Bifurcation Diagrams

This time we’re gonna talk about things I know a little bit more about : bifurcation diagrams and iterated functions. The code is available here

Bifurcation diagrams show the behavior of a function $ f: \mathbb{R} \rightarrow \mathbb{R} $, with a real parameter under iteration. Iteration simply means “plugging the output into the input”: a feedback if you will. Iterating from a “seed” $p$, the function can converge to a value (i.e. a fixed point), explode into $\infty $, or go into a cycle. A cycle can have a period, which is the number of iteration you need to do to come back to the original value. In other words, a periodic point $p$ of period $k$ is defined as $f^k(p) = p$, with $k$ being the smallest integer with which this condition is true. Here, $f^k$ simply means iterating the function $k$ times.

Sometimes, the function will go into an “aperiodic cycle”, where the function won’t come back to a fixed point. This is chaotic behavior. A chaotic orbit will never visit a point which it has already been to.

Enough chit-chat. In this bifurcation diagram, we see if our function converge to a fixed point, or go into an (a)-periodic orbit. We can iterate whatever function we like (well, not quite; it has to be a real function and have only one real parameter) but usually we show the classic logistic function:

$$ f_{n+1}(x) = ax(1-x) $$

Note that this function is actually a second degree polynomial.

On the $x$ axis, we vary the parameter $a$ from 2 to 4, and we iterate the function, starting from a point $p$. After a fixed number $k$ of iteration to let the function stabilise itself we start plotting points whose coordinates are now $ (a, f^n(p))$, with $K < n < M$. And tada, we have a bifurcation diagram.

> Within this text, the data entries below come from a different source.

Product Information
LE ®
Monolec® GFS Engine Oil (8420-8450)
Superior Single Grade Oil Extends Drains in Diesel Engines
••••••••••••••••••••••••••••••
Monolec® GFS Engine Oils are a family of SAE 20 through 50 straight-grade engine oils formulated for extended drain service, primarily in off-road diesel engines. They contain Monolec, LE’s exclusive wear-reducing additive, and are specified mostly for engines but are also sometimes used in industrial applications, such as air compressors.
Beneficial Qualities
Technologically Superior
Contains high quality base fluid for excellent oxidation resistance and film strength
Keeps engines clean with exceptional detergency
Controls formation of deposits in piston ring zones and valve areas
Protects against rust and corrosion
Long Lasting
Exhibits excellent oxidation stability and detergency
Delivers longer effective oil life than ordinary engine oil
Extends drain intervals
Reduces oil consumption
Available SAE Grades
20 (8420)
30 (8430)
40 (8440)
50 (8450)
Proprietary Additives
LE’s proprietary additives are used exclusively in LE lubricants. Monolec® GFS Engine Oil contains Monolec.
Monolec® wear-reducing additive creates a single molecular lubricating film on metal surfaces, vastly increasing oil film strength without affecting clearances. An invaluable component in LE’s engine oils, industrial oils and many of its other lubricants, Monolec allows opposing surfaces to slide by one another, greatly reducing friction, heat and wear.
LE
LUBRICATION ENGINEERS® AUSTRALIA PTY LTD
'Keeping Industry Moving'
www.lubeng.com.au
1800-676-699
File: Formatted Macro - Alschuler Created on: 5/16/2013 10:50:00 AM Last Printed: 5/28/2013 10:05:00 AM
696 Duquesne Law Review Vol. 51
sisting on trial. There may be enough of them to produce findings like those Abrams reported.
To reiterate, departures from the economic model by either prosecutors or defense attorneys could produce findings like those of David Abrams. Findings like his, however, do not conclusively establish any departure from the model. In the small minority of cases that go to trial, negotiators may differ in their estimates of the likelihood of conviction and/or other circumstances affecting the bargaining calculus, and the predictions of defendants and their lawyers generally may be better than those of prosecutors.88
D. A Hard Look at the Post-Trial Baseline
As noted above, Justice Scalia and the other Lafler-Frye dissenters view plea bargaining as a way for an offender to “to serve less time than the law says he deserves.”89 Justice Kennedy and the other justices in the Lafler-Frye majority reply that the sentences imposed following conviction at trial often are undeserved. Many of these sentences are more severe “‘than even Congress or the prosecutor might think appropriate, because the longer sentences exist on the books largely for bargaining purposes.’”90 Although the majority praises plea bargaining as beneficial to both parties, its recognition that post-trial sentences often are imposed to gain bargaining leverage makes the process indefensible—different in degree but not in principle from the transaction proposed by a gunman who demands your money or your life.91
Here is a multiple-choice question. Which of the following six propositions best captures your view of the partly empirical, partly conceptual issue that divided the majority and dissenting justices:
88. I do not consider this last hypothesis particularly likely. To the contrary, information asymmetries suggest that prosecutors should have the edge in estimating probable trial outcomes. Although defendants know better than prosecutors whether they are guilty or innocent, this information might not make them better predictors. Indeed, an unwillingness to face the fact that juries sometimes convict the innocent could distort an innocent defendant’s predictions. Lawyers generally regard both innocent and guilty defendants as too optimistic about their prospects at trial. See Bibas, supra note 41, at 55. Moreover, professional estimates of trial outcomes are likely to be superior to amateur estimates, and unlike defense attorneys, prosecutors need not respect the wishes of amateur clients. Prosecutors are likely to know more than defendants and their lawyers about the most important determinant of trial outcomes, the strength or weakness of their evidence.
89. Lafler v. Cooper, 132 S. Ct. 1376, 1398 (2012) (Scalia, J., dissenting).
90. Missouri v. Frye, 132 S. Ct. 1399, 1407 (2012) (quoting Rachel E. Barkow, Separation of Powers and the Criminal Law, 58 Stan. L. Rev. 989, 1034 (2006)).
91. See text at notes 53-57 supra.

We can see the classic Road To Chaos, with period doubling happening quicker and quicker. First, $f$ converge to a fixed point, then it splits into a 2-cycle. Then a 4-cycle, a 8-cycle… faster and faster. The rate at which those bifurcation occurs is the Feigenbaum $\delta$ constant. Then chaos, or a big blob of white on the screen.

This behavior is linked to the number of solution to the equation $f^k(x) = x$. As $f$ is a 2nd degree polynomial, and since the iterate of a polynomial is also a polynomial, we will always have $2^K$ solutions. However, most of them will be in the complex plane. Since our seed is real, we need real solutions. Luckily, as the parameter $a$ increase, the solutions becomes real for higher and higher iteration number, and our function gradually becomes chaotic.

Now of course you don’t have to use the logistic function. Here’s the bifurcation diagram of the “Gauss function”.

$$ f_{x+1} = exp[\alpha x_n^2] + \beta $$

Now we’ve tricked out a bit here, since we have two parameters: every frame shows a different value of $\alpha$, ranging $[4;7]$, and the $ x$ axis is the $ \beta $ parameter in the range $[-1;1]$.

This won’t be the last time I’m gonna talk about bifmaps. There’s great stuff to be done in here!